Eine Porno-Regisseurin spricht über ihre Arbeit: "Ich will echte Menschen zeigen"

Mann steif, Frau schreit – so läuft das nicht, findet die Regisseurin Erika Lust. Sie dreht deshalb feministische Sexfilme. Was genau das sein soll, verrät sie hier.

Von Silke Wichert und Christine Zerwes

Porno-Regisseurin Erika Lust im Interview

Porno? Ja bitte. Die Schwedin Erika Lust dreht Sexfilme, die Frauen gefallen

Frau Lust, einer Ihrer Filme spielt in einer Frühstückspension, die Besitzerin verführt mit ihrem Mann ein Pärchen, das zu Gast ist. Sie ergreift die Initiative – und macht später auch deutlich, welche Positionen sie bevorzugt.

Natürlich. Meine weiblichen Charaktere mögen Sex und sind selbstbewusst genug, ihre Vorlieben auszuleben.

Inklusive Blowjob.

Ein Blowjob ist nicht automatisch frauenfeindlich.

Sie drehen, wie Sie es nennen, feministische . Wie passt das zusammen – Pornografie und Frauenrechte?

Sehr gut sogar. Viele Feministinnen merken, dass Sexualität ein wichtiger Teil von uns ist. Und dass wir das Recht haben, unsere eigene zu machen, etwas, das wir sehen wollen, das uns gefällt.

Erika Lust, die mit bürgerlichem Nachnamen Hallqvist heißt, lebt in Barcelona

Erika Lust, die mit bürgerlichem Nachnamen Hallqvist heißt, lebt in Barcelona

Was gefällt Frauen denn?

Weichzeichner, Seidenbettwäsche und Rosenblätter – genau das natürlich nicht! Ich habe schon Hardcoreszenen, Analsex und SM-Sachen gefilmt, weil das Vorlieben sind, die wie Frauen mögen. Ein Porno ist feministisch, wenn er von jemandem mit feministischen Werten gemacht ist, für den also beide Geschlechter auch beim Sex dieselben Rechte haben. Frauen sind in meinen Filmen keine passiven Objekte, die nur dazu da sind, den Männern Freude zu bereiten.

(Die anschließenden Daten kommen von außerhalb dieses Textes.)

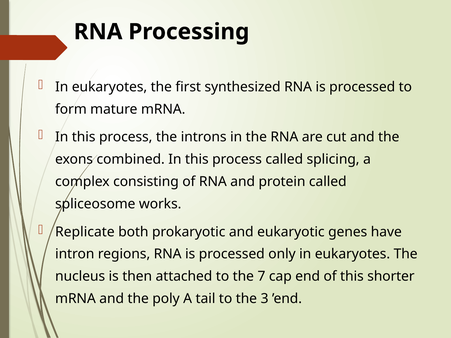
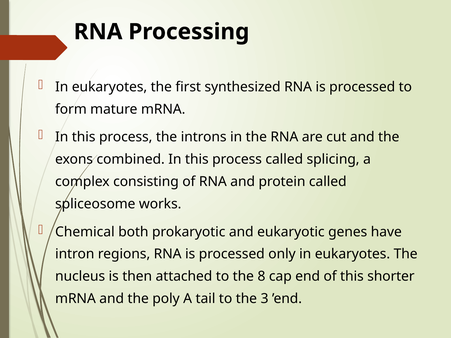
Replicate: Replicate -> Chemical
7: 7 -> 8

Ein anderes Vorurteil lautet: Frauen können visuell gar nicht stimuliert werden.

Bullshit. Aber natürlich erregt es uns nicht, wenn wir in einem Standard-Porno einen Mann sehen, der eine Frau ordentlich rannimmt, und sie vor Schmerzen schreit, als würde sie gleich den Löffel abgeben. Für mich ist das komplett antierotisch. Und hässlich. Es gibt keine Charaktere, keine Story. Frauen wollen die weibliche Lust sehen, sie wollen mit ihren Emotionen vorkommen.

In Ihrem Kurzfilm "Handschellen" beobachtet eine Frau ein Pärchen beim Blowjob. Die andere Frau trägt dabei Handschellen. Die Voyeurin wird entdeckt, weil ihr klingelt. In der Schlussszene hängt sie dann mit an den Handschellen. Diese Pornografie hilft dem Feminismus?

Auf jeden Fall! Ich glaube, dass Pornografie uns Glück und Freude bescheren kann. Wir sind unsicher, wenn es um unsere Sexualität geht. Wir fühlen uns ängstlich und beschämt, denken, wir hätten schräge Fantasien, die niemand teilt. Indem wir miteinander sprechen, uns zuhören und auch, indem wir zusehen, wie andere Leute Sex haben, verstehen wir, was wir tatsächlich wollen.

Was ihr gefällt: Lust (r., am Set eines ihrer Filme) wurde 1977 in Stockholm geboren, studierte Politikwissenschaft und produziert seit 2004 Pornos. Ihre Filme erreichen bis zu 7,5 Millionen Zuschauer im Monat. Sie ist verheiratet und hat zwei Töchter

Was ihr gefällt: Lust (r., am Set eines ihrer Filme) wurde 1977 in Stockholm geboren, studierte Politikwissenschaft und produziert seit 2004 Pornos. Ihre Filme erreichen bis zu 7,5 Millionen Zuschauer im Monat. Sie ist verheiratet und hat zwei Töchter

Wie landet eine Politikwissenschaftlerin in der Pornobranche?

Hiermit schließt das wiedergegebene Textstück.